Lat: 15 45.167 S

Long: 164 25.409 E

From Malekoula, we sailed 40 miles north to Luganville, the jumping-off spot for cruisers headed to Oz. It is the 2nd largest “city” in Vanuatu, and after the village in Banam Bay, it certainly seemed well developed, but it was still very small by American standards. The main street was pretty quaint with lots of cafes, and each of the little grocery stores sold baguettes, indications of the historical French presence here.

guitar I found a home for the second hand guitar that I picked up in NZ

The Americans’ former presence here can be seen as well, although I wouldn’t describe the evidence as quaint. They (or we, as the case may be) used Vanuatu as a landing point for equipment during World War II, and at the end of the war, decided it was cheaper to leave it here than to ship it back to the U.S. More precisely, they drove a million dollars’ worth of trucks, tanks, cranes and miscellaneous equipment out onto a jetty that they then blew up. While Dallas went for a medical investigation yesterday (in response to our cajoling), the rest of us snorkeled the Million Dollar Point and found it to be pretty interesting, although most of the debris is now unrecognizable. We could make out the wheels of a truck, a crane, and two distinct ships that were wrecked there along with tons and tons of what appeared to be scrap metal (part of the jetty?). As unsightly as the whole scene was, there was a healthy crop of colorful coral that had attracted several large schools of fish. The most beautiful sights (more colorful coral, larger fish) were around the ships and could only be seen by free-diving 20′ or so. That depth is not a problem for me anymore, but once I get there, I only have time for a quick glance around before I want to return to the surface.

fish wheels

The snorkeling was the extent of our recreation in Luganville, with the exception of a few evening beers at the resort. Dallas had selected July 6 as our departure-from-Vanuatu date (in keeping with our long-term schedule), so with only two days to prepare for the passage to Oz, we had to get down to business quickly. Quite frankly, it was a little stressful for all of us, and with the discussion of three different crew changes in a period of 48 hours, I started to feel like I was on a reality TV show. A cruising boat really would be ideal for such a show. There is always potential for drama with several people sharing not only a small space but also limited resources (e.g., food, dinghy, stereo). Add to that the fact that we are constantly on the go, far away from the people and places that are familiar to us, and thus relying on each other’s company both on and off the boat, and you have a recipe for some fairly intense interactions and relationships. The five of us represent three different countries and very distinct and different personalities, so it’s a miracle that we’ve been able to create a sense of community in such a short time, albeit not always a fair and balanced one. We are learning that, as with any relationship, communication is the key.

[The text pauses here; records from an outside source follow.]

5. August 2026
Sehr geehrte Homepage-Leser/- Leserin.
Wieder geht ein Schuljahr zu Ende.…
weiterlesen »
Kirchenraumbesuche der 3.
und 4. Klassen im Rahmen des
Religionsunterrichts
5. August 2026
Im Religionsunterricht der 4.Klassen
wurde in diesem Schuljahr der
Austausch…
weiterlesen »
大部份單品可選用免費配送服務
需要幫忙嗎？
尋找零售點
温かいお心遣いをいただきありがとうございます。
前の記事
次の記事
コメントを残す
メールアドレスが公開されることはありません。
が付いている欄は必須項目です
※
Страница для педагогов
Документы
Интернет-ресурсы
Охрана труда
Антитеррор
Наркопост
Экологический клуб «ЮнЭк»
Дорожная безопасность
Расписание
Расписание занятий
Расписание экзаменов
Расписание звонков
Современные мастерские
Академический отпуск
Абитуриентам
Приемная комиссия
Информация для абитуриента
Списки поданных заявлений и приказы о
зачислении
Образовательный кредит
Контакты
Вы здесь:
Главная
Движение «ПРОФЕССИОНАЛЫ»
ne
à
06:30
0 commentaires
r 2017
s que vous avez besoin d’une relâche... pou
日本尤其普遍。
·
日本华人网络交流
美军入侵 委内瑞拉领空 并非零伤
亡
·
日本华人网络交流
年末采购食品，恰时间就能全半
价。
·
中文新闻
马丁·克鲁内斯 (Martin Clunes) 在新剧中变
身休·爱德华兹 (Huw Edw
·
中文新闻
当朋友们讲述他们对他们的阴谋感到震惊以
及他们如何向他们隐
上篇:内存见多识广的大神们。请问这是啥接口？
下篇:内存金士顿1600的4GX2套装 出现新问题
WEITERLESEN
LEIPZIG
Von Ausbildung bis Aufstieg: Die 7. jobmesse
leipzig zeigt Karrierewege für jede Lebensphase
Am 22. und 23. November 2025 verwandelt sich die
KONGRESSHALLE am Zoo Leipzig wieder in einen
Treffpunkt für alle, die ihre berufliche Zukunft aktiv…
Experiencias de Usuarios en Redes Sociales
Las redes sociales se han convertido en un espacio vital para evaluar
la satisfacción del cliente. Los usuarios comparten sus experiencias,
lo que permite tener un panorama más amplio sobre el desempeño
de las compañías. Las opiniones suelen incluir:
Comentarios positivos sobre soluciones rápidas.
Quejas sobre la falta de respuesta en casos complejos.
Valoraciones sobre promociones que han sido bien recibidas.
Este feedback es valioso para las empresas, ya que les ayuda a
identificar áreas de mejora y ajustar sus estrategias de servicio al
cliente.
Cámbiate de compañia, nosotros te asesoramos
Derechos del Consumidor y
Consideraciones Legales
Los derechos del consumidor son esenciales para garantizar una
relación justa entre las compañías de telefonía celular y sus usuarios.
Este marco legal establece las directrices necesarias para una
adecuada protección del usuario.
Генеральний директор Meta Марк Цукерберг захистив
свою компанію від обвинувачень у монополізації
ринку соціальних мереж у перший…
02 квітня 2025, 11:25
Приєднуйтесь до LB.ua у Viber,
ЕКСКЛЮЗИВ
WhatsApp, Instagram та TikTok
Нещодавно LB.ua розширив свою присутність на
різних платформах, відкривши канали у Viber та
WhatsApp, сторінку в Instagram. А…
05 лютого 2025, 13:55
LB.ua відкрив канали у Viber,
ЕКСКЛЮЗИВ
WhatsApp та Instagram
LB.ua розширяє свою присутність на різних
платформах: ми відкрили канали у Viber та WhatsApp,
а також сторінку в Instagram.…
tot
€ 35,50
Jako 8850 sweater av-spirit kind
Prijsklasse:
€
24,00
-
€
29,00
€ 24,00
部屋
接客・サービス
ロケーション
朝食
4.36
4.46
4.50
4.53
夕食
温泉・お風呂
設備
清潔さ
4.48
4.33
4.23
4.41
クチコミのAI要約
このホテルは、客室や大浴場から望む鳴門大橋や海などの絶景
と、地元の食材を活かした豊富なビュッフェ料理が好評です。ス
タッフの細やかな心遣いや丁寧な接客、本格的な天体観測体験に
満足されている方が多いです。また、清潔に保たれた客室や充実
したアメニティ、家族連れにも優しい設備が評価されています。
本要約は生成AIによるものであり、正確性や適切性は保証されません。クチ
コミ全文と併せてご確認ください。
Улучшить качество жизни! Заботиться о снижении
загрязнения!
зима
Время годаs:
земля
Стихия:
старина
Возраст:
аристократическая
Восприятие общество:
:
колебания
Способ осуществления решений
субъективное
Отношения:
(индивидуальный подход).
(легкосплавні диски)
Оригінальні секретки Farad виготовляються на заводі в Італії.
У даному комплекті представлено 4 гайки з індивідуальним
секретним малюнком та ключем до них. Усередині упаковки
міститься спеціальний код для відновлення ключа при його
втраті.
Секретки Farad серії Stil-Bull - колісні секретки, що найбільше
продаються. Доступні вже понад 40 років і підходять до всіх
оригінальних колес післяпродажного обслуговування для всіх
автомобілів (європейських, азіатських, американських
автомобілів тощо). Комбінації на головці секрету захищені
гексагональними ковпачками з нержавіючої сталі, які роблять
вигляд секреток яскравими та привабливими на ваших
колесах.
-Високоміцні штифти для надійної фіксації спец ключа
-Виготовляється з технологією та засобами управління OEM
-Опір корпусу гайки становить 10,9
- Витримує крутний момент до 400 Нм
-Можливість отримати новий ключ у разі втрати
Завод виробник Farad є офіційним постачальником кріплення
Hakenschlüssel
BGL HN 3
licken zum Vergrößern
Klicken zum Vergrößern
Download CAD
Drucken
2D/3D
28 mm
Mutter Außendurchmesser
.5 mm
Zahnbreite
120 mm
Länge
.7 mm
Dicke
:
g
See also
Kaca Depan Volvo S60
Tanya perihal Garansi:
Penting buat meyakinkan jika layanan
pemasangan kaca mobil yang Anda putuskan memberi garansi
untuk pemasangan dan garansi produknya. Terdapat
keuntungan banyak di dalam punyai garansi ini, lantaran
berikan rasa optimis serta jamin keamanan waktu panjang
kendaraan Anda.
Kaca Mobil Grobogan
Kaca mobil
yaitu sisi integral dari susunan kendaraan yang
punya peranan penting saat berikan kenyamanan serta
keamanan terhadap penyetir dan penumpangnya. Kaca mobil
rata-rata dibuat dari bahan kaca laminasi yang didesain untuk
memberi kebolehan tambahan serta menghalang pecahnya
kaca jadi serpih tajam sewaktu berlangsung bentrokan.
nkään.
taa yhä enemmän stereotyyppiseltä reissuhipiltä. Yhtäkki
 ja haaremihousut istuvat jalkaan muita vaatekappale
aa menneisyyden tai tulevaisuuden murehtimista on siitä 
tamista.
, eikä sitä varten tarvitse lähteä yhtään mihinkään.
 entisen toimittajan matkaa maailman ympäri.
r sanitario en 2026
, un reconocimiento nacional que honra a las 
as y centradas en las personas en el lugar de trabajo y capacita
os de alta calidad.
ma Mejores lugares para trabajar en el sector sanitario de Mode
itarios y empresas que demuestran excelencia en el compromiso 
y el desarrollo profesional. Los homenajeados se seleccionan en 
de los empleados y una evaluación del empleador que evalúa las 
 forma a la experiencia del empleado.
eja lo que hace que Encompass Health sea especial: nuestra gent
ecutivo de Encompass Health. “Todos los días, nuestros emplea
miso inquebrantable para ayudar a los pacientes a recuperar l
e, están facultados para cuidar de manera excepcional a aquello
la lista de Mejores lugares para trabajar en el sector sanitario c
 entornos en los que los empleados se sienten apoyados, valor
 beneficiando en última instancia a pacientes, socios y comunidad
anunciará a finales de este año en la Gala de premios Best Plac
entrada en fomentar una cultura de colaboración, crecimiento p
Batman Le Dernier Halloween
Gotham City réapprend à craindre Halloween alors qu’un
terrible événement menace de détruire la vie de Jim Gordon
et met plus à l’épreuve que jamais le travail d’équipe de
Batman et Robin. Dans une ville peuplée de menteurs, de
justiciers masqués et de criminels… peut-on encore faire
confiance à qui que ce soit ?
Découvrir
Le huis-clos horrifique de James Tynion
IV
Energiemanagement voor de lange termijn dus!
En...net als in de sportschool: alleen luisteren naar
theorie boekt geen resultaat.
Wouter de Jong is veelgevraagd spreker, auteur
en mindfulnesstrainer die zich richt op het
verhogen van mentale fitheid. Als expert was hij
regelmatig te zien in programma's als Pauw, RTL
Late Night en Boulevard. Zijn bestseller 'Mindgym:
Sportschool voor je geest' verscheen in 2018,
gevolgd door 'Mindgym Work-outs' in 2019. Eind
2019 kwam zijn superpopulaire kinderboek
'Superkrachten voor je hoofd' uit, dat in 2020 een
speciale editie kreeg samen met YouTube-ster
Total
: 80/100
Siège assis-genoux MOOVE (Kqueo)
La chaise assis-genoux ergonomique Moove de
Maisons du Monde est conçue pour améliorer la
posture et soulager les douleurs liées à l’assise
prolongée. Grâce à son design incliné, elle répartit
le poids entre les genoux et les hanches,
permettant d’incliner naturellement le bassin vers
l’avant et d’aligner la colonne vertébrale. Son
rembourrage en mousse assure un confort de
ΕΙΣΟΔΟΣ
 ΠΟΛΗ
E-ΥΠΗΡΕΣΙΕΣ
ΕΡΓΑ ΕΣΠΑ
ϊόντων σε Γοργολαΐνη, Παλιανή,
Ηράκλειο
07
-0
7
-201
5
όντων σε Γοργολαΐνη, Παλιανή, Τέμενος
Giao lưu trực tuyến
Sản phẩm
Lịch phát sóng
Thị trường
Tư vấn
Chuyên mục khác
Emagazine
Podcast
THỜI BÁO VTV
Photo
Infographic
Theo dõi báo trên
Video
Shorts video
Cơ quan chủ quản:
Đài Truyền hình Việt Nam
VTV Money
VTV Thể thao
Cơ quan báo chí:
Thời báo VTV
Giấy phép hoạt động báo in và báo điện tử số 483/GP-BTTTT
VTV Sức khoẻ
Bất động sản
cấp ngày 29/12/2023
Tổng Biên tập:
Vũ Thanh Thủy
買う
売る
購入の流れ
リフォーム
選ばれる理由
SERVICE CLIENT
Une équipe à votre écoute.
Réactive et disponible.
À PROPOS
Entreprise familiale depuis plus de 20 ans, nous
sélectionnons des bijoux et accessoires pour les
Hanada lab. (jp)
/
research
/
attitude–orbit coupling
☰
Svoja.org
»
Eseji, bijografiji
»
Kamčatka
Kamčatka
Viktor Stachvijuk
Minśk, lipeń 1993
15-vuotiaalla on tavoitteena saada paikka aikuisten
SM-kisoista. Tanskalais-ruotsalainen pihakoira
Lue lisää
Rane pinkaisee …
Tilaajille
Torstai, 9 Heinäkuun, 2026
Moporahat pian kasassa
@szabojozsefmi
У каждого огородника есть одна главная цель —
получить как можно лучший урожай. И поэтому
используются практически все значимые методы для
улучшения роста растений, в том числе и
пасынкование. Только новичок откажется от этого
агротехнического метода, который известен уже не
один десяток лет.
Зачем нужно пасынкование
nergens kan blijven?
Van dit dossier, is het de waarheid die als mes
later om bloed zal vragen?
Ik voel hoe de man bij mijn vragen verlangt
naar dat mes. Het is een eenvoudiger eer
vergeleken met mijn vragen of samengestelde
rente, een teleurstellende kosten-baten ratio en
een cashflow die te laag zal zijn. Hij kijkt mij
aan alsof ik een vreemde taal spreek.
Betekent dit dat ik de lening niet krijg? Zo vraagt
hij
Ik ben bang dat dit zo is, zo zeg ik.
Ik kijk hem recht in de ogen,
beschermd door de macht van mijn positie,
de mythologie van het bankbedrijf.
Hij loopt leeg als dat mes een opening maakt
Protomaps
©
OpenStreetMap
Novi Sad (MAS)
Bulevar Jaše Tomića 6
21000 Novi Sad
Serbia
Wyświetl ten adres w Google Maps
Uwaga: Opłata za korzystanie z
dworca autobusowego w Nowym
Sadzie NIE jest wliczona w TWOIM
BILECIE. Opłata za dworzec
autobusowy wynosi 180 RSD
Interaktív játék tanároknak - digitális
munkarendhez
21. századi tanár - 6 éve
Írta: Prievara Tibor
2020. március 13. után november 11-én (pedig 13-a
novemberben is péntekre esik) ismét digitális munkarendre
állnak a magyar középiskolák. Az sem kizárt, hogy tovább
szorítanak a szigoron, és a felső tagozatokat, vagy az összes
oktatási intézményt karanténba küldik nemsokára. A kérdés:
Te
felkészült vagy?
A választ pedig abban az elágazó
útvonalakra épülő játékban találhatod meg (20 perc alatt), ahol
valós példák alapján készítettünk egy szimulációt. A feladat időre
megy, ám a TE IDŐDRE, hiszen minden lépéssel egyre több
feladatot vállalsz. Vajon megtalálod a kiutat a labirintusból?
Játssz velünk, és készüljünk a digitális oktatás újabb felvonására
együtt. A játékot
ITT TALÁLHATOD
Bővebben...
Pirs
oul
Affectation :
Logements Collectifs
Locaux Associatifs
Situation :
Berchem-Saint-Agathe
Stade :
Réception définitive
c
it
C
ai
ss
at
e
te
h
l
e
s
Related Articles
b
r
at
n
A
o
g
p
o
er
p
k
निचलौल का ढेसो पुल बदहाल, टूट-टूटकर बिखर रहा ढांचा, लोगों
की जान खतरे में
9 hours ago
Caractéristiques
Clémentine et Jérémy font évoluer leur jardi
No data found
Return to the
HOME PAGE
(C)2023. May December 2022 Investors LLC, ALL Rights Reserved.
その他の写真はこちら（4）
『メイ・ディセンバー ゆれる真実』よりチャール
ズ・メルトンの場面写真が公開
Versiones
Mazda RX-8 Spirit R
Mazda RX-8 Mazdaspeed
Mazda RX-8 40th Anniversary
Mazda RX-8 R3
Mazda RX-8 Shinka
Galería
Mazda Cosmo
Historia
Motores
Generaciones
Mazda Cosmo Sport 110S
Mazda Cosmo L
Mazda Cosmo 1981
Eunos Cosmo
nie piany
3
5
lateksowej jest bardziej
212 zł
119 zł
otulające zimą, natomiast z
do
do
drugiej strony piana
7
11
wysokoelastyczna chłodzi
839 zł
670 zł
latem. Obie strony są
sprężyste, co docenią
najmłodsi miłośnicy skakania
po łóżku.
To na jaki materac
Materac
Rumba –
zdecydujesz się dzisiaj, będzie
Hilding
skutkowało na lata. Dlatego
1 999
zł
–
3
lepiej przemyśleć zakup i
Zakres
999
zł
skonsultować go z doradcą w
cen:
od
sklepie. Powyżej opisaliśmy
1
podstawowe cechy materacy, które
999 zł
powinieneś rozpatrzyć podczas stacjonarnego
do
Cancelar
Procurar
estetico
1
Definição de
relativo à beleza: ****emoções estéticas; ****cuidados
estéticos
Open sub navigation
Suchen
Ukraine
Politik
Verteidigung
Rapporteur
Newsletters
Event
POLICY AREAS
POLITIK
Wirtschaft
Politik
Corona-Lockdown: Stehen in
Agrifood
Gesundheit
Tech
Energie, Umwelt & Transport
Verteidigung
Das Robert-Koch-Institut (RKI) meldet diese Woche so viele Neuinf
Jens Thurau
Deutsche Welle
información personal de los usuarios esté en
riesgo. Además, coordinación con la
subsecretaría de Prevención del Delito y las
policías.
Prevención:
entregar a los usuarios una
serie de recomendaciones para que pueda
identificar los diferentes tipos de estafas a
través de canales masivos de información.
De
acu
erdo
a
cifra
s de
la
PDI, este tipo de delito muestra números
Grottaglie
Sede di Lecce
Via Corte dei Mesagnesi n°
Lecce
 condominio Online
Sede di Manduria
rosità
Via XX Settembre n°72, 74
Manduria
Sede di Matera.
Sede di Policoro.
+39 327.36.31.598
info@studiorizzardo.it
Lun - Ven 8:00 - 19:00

Now that everyone has said their piece and we are back at sea, there’s a very calm atmosphere aboard Pura Vida. Of course that might be because everyone slept for most of the first 24 hours! No one is sick, but the unfamiliar offshore motion seems to have the effect of a rocking chair to a baby. Nevertheless, we made great speed yesterday, knocking off well over 100 miles. Today we are flying the asymmetrical spinnaker for the first time since leaving NZ and moving along at 3-5 knots in 10-20 knots of SE wind.